The volume is valuable for Sellars’ introduction as well, which, along with his article “Treasonous Tenant Farmers and Seditious Sharecroppers: The 1917 Green Corn Rebellion Trials,” provides an in-depth analysis of the conditions that led to the uprising, such as the rate of tenancy and the effects of land speculation on the farmers.
Land speculation saw the price rise from $6.50 per acre in 1900 to $22.49 per acre in 1910, an increase of 246 percent. This was combined with a rise in tenancy from 47,250 farms out of 108,000 in 1900, to 104,137 farms out of 190,192 in 1910. Of farms that were operated by their owners, “36,036 were heavily mortgaged.”
In other words, the vast majority of farmers in Oklahoma (which became the 46th state in 1907) were either in severe debt or owned no land at all. Renters paid landlords in cash or kind, although most often in kind, in the form of crops. Sellars asserts that this amounted to a form of surplus value and at another point criticizes the Industrial Workers of the World’s reluctance to organize the tenant farmers because they weren’t wage workers.
Matters were exacerbated by the banks’ usurious practices, some of them charging astronomical rates of 2,000 percent. The tenants could never escape debt, nor could the small-scale farmers. Although such practices were outlawed, the laws were a farce because if a farmer attempted to take action against the illegal operations, the bank would blackball him and he could not obtain any more loans in the area. This practice is referred to in Cunningham’s novel.
The failure of the Green Corn rebels contrasts sharply of course with the success of the Bolsheviks, under quite different conditions in Russia, later in that same year. The Oklahoma rebels are subdued without their having fired a shot in anger (one tenant farmer was killed and many were jailed, some to long prison sentences), and Jim is finally conscripted under pressure from his brother. As Jim reads a newspaper while boarding a train, we find reference to Lenin and Trotsky, whose appearance interests Jim greatly even though his battle is seemingly over.
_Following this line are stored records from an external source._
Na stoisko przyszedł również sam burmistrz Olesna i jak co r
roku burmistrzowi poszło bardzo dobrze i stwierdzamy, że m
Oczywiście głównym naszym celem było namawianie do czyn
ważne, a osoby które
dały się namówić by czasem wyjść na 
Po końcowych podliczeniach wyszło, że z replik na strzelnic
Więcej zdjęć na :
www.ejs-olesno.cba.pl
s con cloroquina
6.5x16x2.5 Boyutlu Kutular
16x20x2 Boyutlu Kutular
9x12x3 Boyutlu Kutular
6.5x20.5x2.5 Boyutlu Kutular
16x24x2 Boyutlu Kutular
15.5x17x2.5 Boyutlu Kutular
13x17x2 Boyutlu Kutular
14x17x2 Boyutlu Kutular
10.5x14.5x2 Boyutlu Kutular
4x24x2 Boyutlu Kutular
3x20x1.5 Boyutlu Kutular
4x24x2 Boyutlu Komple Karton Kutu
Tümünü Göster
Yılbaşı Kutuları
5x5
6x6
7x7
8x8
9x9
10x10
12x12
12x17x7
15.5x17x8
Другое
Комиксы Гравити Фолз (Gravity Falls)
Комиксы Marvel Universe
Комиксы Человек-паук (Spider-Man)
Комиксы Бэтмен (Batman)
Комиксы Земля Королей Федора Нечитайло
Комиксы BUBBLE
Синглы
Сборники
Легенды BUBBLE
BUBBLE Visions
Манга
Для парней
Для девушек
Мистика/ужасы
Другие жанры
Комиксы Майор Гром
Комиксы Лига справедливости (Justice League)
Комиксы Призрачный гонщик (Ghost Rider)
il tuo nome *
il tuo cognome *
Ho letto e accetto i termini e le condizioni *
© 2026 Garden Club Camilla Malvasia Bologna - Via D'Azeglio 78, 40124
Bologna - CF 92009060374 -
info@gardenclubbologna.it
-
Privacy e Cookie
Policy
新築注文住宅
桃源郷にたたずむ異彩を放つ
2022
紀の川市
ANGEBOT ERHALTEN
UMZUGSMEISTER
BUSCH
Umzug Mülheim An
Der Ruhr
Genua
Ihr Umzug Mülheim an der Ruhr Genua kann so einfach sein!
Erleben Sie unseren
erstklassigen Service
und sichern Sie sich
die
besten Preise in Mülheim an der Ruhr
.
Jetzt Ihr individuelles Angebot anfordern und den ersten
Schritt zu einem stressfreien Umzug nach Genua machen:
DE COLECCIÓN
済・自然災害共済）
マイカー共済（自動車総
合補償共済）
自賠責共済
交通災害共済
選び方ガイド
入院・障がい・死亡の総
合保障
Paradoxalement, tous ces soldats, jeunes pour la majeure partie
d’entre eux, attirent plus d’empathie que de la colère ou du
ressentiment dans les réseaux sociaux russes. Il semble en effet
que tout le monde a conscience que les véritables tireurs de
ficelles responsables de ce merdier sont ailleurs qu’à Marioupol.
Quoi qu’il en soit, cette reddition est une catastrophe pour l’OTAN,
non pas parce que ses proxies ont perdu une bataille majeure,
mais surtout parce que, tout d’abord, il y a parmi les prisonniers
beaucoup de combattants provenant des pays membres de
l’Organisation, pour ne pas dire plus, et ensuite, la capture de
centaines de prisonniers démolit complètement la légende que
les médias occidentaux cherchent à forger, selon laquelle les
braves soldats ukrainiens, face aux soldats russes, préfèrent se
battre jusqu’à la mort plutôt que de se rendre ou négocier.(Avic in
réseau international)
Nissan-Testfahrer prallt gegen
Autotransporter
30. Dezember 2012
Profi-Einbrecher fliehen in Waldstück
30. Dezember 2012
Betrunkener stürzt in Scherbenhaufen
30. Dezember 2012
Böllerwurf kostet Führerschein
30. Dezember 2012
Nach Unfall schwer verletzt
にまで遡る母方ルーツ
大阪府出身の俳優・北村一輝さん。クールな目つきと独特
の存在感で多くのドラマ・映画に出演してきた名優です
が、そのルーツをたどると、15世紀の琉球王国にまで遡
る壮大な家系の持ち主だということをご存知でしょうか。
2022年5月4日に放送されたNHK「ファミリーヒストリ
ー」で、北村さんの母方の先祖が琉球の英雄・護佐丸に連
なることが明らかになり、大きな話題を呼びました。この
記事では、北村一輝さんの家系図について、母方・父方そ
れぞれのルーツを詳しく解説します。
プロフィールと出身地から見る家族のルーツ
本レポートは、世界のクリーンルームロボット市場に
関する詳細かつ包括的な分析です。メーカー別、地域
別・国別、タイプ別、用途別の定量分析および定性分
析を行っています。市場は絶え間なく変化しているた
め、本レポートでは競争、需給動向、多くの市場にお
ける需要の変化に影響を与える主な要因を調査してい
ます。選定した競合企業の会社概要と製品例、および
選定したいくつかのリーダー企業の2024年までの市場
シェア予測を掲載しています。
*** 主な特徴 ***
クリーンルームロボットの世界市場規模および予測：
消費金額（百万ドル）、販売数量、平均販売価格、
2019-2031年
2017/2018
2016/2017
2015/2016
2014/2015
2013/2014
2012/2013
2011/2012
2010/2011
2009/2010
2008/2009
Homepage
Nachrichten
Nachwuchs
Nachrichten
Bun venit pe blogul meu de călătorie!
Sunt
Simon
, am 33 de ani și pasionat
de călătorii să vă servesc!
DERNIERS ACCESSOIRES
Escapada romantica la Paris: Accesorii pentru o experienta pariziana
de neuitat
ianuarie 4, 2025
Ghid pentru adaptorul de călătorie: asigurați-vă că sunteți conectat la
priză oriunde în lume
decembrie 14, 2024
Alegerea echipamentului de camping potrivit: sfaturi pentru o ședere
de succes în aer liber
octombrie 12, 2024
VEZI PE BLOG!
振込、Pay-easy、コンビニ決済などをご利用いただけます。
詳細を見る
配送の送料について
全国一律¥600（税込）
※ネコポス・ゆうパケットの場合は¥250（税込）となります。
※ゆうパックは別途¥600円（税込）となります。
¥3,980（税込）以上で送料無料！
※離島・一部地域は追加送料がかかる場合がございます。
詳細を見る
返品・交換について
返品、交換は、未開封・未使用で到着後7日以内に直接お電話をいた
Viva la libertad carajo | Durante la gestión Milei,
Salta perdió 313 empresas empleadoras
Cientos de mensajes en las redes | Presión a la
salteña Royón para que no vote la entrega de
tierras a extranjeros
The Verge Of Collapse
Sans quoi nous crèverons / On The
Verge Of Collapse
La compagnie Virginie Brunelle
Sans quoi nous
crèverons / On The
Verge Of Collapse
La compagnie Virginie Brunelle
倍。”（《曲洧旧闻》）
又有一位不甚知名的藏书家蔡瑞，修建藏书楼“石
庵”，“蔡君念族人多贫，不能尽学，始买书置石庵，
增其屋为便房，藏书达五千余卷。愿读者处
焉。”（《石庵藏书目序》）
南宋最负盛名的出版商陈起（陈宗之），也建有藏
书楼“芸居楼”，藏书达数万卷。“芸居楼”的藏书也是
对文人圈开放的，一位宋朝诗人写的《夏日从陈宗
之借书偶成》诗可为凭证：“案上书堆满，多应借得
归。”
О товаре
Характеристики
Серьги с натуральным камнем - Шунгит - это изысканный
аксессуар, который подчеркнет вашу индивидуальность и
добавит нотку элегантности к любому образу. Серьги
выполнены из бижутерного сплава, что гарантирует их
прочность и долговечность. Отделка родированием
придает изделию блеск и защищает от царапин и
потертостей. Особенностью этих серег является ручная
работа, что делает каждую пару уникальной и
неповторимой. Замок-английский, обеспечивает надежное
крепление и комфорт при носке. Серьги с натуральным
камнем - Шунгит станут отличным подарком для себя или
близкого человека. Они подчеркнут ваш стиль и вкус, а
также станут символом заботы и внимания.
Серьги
The Green Corn Rebellion moves quickly, but it makes many fine points. The novel establishes the conditions under which social upheaval takes place. The oppressed sharecroppers were certainly ready, more than ready for action. In their jubilation, they comment that they weren’t sure why they didn’t overthrow the government every year. But although the conditions of poverty and indebtedness were severe, the farmers were cut off from the working class, ill-coordinated in their actions and unprepared for what they faced. They could be easily suppressed when they discovered that the ruling class they were fighting would be represented by people known to them.
With all its limitations, Cunningham’s book sheds light on an explosive and fascinating episode in the American class struggle.